## Exercise objective
Copy the part of the data below that opens with the line containing "locality: S of el Valle De Anton" and closes with the line containing "state / province: Morona-Santiago", reproducing each line without any change.

## Excerpted data
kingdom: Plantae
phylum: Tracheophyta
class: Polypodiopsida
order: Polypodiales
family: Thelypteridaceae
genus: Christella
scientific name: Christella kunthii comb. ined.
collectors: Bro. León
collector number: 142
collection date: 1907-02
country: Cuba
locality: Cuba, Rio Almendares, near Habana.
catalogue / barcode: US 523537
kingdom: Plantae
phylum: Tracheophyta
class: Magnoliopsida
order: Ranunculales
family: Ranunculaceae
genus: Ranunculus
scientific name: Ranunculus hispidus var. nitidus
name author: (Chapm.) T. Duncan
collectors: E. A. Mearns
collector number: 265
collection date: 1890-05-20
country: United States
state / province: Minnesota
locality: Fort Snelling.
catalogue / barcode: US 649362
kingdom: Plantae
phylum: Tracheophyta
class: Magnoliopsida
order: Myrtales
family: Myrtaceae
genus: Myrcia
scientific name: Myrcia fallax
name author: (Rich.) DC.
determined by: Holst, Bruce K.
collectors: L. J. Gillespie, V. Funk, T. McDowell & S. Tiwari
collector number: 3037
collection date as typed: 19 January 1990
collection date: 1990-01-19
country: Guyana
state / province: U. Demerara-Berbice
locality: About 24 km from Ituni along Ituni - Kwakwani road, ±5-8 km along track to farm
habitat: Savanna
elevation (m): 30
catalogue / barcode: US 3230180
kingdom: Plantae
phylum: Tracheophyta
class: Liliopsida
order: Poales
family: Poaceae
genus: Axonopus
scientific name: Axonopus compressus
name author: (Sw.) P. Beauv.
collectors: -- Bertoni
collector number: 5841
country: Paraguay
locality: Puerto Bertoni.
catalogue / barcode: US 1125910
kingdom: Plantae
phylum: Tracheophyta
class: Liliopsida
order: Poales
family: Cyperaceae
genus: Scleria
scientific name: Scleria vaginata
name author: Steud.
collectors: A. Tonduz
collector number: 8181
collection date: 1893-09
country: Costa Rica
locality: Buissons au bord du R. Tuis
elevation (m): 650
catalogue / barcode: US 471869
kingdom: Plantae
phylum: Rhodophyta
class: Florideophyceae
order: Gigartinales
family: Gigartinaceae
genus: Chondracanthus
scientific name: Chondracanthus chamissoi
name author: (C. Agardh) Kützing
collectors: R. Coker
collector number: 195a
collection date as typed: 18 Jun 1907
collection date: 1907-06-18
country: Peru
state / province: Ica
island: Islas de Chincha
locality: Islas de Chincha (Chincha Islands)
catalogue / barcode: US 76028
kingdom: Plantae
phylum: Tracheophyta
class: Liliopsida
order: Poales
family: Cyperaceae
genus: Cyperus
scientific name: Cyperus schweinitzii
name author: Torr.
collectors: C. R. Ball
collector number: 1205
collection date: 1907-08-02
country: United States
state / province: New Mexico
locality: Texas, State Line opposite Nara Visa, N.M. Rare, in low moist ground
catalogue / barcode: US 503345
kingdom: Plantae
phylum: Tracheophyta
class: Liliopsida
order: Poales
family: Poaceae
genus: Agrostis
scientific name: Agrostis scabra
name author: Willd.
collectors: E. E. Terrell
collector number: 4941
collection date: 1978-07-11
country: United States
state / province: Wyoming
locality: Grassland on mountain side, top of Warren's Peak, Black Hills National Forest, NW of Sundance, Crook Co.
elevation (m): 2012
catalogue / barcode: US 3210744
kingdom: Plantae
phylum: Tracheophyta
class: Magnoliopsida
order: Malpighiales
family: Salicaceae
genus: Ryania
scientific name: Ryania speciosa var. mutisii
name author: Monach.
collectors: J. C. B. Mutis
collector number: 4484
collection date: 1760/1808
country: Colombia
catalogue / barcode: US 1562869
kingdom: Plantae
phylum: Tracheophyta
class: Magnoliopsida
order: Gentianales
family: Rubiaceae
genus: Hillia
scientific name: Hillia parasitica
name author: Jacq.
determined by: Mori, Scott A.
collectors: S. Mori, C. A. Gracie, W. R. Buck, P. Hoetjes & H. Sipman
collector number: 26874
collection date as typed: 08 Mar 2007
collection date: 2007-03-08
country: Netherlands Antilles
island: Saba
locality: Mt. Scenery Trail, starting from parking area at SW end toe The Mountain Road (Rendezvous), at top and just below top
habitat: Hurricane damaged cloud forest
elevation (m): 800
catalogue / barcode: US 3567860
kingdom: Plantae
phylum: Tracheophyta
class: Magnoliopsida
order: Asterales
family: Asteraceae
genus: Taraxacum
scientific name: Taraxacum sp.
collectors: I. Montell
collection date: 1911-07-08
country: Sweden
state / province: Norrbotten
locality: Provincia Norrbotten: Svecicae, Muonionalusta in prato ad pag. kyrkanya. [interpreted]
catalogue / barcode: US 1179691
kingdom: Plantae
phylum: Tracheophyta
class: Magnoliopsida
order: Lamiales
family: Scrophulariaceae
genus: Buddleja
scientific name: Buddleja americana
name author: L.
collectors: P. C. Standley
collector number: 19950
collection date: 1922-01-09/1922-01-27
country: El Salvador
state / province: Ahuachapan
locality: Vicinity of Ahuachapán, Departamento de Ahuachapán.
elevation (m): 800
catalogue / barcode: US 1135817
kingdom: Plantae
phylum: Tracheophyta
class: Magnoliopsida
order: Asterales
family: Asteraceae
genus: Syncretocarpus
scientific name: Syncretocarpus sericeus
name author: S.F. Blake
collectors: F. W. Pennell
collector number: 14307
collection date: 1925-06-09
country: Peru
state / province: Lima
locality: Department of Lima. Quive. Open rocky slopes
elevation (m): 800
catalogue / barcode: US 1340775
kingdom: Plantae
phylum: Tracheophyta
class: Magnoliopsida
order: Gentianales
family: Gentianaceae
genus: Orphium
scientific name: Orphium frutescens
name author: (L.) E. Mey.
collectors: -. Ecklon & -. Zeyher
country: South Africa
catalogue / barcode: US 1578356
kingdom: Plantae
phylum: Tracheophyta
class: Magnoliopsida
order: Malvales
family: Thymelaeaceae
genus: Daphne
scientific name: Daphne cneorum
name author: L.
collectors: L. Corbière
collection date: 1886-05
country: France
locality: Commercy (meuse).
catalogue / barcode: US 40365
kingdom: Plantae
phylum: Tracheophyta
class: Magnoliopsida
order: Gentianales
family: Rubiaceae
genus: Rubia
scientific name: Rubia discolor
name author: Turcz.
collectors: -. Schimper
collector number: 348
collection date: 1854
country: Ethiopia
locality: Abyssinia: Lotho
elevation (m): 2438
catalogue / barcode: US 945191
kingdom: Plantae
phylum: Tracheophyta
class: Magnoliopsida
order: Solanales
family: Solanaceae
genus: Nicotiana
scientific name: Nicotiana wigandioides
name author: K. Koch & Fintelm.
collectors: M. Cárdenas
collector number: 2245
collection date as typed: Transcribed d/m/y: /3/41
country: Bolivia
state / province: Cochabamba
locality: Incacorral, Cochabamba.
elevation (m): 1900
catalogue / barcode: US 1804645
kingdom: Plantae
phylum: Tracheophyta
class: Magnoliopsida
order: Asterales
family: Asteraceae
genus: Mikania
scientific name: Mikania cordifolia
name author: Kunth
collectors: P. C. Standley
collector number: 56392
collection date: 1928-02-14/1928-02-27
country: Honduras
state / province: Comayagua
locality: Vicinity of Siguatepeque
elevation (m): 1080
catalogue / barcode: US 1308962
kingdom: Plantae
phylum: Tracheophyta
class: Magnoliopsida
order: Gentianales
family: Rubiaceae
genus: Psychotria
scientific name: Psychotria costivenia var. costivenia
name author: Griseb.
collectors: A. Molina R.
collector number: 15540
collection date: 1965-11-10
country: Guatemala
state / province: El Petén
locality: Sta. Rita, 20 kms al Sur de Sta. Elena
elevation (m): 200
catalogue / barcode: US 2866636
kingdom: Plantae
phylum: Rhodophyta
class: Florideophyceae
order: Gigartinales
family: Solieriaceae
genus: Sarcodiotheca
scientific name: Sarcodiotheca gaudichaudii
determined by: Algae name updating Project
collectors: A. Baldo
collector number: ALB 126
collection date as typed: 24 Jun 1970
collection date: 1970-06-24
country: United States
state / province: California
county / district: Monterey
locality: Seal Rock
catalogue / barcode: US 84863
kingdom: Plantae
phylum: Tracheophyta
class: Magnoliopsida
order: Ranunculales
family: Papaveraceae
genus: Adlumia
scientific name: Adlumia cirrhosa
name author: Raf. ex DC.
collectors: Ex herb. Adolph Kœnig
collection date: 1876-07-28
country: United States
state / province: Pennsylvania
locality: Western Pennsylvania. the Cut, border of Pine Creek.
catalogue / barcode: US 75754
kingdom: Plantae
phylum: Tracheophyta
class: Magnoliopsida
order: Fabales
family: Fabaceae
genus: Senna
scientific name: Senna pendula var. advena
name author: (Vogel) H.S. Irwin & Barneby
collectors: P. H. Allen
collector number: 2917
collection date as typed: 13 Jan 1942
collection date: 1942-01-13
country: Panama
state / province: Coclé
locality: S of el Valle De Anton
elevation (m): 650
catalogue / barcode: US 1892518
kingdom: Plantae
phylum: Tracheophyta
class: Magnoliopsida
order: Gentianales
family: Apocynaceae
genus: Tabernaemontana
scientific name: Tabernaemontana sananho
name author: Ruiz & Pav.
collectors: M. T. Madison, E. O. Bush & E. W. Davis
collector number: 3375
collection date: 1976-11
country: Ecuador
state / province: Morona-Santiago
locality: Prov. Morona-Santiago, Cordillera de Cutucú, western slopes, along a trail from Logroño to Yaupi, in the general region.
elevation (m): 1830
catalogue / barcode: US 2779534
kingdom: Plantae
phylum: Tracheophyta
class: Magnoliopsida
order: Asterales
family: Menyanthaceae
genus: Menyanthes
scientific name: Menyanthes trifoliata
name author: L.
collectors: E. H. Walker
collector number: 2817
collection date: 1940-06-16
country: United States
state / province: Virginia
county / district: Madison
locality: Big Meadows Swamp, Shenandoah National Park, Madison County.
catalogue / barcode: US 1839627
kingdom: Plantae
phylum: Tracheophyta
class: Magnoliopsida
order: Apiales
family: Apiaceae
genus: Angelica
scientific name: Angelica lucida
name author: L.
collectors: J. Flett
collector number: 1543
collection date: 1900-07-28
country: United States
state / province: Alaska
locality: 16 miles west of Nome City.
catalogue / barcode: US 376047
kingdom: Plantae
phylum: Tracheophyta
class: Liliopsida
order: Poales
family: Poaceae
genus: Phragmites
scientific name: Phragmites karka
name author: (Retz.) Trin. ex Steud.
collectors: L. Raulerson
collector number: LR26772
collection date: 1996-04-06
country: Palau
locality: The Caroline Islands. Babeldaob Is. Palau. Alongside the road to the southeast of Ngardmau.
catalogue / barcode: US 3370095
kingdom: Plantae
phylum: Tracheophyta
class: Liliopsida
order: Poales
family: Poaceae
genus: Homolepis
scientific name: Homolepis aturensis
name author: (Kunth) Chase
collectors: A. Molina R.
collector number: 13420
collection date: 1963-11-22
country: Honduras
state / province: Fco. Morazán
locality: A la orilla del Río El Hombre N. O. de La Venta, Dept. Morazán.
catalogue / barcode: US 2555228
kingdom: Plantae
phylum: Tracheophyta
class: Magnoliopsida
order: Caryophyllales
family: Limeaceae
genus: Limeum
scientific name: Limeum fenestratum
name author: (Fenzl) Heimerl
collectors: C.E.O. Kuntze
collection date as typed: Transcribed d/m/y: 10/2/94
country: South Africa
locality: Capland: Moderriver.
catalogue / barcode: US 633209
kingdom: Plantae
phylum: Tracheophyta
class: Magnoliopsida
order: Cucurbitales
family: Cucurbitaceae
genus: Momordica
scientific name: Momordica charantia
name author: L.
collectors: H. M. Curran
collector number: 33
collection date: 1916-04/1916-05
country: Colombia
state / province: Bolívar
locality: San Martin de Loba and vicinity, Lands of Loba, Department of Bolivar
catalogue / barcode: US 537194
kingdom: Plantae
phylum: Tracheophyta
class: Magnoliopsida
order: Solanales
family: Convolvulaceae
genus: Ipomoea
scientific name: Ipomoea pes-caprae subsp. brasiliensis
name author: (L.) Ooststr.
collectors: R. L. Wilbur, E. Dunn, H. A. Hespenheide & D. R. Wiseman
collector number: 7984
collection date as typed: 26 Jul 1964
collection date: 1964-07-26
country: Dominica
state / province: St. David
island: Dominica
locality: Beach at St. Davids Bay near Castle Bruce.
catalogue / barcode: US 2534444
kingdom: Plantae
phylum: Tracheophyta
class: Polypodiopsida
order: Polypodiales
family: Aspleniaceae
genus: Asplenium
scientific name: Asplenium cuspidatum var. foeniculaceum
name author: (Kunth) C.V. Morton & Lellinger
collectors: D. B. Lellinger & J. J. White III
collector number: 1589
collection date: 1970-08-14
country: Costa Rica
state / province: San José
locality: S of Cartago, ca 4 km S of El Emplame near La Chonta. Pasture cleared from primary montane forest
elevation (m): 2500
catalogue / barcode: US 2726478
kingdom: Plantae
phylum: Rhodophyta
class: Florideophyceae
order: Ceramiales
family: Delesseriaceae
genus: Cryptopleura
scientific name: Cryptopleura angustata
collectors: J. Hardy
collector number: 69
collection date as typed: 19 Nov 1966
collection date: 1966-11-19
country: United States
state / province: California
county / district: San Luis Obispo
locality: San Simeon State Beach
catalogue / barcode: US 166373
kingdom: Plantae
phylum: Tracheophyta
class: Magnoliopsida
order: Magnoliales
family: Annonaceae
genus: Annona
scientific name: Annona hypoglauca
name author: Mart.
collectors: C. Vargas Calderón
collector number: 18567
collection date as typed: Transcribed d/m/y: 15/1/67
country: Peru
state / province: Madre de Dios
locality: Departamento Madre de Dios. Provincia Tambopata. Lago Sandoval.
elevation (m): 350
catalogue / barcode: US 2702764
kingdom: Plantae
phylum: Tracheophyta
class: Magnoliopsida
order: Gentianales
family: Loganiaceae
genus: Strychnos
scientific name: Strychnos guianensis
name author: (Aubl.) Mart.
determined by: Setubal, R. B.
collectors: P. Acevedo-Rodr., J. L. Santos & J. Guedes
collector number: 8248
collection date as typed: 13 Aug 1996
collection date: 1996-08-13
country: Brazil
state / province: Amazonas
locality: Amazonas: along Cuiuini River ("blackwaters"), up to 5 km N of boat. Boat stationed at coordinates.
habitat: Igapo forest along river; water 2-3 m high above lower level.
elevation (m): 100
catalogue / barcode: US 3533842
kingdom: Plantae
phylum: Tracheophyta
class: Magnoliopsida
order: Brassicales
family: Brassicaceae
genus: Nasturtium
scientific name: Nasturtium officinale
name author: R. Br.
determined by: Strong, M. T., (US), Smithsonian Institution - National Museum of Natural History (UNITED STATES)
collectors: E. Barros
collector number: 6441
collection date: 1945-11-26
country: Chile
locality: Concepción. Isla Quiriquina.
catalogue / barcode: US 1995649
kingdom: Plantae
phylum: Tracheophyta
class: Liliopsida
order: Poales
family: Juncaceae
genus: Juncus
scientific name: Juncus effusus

## Task solution
locality: S of el Valle De Anton
elevation (m): 650
catalogue / barcode: US 1892518
kingdom: Plantae
phylum: Tracheophyta
class: Magnoliopsida
order: Gentianales
family: Apocynaceae
genus: Tabernaemontana
scientific name: Tabernaemontana sananho
name author: Ruiz & Pav.
collectors: M. T. Madison, E. O. Bush & E. W. Davis
collector number: 3375
collection date: 1976-11
country: Ecuador
state / province: Morona-Santiago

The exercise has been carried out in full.